* start INFORMATION PROVIDED *

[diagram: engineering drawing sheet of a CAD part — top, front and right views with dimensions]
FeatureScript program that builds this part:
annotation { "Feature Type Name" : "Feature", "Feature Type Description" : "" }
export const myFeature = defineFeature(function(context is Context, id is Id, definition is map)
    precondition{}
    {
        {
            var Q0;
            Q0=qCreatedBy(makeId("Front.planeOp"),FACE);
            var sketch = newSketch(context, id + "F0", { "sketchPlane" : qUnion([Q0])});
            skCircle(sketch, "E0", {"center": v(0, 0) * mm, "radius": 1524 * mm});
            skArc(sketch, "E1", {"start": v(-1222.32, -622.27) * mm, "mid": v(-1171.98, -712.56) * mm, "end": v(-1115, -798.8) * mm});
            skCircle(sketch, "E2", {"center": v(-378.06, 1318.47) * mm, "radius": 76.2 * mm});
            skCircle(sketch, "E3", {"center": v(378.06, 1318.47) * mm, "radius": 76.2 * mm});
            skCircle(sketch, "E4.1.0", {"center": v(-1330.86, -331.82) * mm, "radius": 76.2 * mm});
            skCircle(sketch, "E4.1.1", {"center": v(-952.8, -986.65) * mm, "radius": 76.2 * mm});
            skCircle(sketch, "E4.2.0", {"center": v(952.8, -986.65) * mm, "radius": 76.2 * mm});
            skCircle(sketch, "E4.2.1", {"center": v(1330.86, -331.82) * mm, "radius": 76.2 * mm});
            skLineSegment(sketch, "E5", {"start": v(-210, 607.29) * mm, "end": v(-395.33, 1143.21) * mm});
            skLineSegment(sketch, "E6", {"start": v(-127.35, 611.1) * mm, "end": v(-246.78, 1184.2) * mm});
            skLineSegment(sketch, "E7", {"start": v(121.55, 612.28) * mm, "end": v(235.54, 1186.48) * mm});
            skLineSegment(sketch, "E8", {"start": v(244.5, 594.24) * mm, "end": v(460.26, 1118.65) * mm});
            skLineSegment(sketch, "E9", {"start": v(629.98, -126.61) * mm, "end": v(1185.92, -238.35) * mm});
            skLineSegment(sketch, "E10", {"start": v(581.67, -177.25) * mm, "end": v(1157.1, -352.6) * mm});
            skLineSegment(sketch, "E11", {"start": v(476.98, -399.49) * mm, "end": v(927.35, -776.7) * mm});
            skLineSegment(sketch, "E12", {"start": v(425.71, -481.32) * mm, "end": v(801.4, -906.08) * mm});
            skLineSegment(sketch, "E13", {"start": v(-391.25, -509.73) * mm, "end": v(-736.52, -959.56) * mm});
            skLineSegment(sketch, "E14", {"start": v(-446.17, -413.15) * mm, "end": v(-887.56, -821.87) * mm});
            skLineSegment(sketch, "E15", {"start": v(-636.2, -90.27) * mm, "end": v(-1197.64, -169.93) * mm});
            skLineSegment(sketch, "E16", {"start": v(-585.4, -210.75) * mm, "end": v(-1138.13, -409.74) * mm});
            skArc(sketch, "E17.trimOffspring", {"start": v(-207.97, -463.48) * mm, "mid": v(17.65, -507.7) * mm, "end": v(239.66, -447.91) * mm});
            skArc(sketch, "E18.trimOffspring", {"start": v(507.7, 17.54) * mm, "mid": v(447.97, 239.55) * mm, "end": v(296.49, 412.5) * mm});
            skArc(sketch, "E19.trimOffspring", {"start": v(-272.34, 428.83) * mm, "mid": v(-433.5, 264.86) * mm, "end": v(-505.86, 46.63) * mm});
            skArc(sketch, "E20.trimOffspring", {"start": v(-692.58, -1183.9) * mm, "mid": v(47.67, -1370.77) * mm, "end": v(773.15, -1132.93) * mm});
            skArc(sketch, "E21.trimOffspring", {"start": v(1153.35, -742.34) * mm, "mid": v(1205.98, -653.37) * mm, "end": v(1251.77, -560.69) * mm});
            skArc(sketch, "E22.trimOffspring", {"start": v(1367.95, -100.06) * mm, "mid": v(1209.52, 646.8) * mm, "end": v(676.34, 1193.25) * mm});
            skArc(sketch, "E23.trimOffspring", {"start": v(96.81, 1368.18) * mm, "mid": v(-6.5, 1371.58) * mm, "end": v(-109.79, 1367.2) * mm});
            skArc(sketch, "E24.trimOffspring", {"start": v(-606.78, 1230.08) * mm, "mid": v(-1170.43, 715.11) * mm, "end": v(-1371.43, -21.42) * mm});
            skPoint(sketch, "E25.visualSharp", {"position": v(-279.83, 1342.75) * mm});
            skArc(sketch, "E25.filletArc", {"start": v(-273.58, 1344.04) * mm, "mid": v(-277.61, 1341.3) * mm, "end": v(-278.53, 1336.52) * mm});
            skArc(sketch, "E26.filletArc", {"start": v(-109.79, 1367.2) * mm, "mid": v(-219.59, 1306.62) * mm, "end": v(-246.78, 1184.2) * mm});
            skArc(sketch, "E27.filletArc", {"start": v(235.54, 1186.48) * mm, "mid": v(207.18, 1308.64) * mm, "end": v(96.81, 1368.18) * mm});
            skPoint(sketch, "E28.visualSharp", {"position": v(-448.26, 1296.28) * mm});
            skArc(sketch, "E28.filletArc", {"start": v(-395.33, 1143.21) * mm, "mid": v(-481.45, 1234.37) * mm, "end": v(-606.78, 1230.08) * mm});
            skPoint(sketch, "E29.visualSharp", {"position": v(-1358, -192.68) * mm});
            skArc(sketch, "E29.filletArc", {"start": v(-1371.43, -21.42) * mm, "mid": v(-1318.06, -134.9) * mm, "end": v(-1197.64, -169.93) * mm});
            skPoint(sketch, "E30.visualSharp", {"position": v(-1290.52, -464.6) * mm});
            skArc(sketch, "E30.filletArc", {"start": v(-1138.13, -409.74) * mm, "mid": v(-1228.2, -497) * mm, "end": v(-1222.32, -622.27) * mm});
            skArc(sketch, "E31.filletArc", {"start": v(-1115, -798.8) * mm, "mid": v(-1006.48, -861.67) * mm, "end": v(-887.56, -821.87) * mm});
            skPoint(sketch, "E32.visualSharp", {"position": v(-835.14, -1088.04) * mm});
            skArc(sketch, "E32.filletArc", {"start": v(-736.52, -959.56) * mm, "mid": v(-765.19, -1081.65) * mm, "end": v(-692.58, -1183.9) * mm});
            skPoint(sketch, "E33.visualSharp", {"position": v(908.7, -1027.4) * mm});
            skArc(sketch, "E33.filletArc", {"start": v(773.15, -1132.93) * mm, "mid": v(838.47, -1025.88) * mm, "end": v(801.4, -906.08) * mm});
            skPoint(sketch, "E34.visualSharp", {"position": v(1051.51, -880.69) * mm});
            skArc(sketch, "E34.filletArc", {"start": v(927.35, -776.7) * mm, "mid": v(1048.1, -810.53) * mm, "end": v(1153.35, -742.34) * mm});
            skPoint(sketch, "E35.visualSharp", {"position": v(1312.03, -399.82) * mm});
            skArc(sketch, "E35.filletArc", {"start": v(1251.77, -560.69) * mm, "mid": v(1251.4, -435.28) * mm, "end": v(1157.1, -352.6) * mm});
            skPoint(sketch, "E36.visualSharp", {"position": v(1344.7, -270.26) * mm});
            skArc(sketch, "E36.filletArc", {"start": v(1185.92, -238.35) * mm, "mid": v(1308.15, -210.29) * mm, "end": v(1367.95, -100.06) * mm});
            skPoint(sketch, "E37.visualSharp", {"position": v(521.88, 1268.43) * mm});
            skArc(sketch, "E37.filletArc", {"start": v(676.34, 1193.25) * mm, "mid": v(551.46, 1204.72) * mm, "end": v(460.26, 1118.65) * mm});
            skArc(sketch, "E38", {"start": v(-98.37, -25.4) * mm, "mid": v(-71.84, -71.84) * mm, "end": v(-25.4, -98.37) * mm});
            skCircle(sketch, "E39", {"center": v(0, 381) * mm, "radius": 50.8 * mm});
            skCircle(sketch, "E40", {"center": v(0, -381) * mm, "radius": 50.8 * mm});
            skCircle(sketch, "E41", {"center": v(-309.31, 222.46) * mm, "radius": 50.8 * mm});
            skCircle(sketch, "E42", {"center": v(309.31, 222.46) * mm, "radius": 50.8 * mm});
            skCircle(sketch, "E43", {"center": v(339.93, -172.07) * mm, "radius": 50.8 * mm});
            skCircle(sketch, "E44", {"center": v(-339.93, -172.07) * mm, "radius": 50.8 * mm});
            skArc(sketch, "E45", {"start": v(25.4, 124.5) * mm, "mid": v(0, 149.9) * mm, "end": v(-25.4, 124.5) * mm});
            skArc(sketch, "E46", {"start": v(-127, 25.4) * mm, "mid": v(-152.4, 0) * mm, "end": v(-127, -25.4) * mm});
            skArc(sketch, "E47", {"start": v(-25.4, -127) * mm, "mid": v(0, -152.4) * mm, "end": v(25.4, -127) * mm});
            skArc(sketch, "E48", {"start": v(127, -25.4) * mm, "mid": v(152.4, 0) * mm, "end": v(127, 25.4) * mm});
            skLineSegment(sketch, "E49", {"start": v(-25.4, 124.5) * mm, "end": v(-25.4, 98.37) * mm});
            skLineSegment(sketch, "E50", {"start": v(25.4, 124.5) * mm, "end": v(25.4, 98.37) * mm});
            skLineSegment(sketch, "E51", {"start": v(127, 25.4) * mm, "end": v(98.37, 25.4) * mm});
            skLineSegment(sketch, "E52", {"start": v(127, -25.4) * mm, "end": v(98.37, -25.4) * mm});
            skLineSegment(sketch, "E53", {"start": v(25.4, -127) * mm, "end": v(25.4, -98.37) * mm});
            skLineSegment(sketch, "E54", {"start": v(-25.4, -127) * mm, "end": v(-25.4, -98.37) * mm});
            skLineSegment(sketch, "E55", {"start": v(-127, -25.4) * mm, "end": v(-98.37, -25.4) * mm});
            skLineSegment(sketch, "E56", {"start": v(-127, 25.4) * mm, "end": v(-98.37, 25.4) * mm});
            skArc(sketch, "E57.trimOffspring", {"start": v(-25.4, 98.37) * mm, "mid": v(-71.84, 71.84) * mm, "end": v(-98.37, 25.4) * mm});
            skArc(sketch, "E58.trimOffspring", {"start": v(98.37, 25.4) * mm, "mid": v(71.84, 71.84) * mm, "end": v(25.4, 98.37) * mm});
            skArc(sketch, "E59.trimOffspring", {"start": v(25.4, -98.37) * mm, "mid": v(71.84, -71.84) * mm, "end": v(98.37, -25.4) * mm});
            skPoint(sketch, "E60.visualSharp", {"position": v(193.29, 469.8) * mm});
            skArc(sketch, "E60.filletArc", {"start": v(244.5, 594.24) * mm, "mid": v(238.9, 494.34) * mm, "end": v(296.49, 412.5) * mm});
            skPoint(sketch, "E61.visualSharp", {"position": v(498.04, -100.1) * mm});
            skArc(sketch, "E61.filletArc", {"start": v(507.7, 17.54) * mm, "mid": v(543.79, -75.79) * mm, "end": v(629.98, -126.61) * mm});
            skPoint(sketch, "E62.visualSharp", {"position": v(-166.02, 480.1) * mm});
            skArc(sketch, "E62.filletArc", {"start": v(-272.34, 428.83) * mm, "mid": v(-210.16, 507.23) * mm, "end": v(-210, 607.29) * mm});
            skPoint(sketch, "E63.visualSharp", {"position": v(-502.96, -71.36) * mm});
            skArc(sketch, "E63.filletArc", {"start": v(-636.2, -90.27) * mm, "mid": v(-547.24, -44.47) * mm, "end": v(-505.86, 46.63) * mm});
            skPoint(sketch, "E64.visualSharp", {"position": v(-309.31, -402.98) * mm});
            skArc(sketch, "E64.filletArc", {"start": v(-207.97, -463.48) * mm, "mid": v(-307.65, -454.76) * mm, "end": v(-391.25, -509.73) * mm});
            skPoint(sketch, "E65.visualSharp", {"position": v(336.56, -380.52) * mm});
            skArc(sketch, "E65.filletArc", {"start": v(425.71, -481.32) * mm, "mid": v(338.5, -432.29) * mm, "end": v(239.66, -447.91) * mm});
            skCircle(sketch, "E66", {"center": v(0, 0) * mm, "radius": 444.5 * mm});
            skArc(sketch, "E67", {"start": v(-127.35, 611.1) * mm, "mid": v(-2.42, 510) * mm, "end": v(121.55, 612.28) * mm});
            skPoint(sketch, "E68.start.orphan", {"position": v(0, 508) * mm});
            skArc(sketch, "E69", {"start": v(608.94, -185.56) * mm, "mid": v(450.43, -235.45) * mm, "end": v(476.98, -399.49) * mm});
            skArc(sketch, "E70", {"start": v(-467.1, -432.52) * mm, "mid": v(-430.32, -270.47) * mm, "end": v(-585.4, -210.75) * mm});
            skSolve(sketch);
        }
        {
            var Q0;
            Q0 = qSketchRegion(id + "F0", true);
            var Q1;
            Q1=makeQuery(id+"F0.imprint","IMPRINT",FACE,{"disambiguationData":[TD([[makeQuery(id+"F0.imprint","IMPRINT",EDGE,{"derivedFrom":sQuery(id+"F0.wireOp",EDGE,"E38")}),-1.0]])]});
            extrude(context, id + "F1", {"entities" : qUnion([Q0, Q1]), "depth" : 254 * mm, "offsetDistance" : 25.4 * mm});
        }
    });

* end INFORMATION PROVIDED *

Write out word for word every line from the very start of the entries down to and including the line that contains "export const myFeature".

[diagram: engineering drawing sheet of a CAD part — top, front and right views with dimensions]
FeatureScript program that builds this part:
annotation { "Feature Type Name" : "Feature", "Feature Type Description" : "" }
export const myFeature = defineFeature(function(context is Context, id is Id, definition is map)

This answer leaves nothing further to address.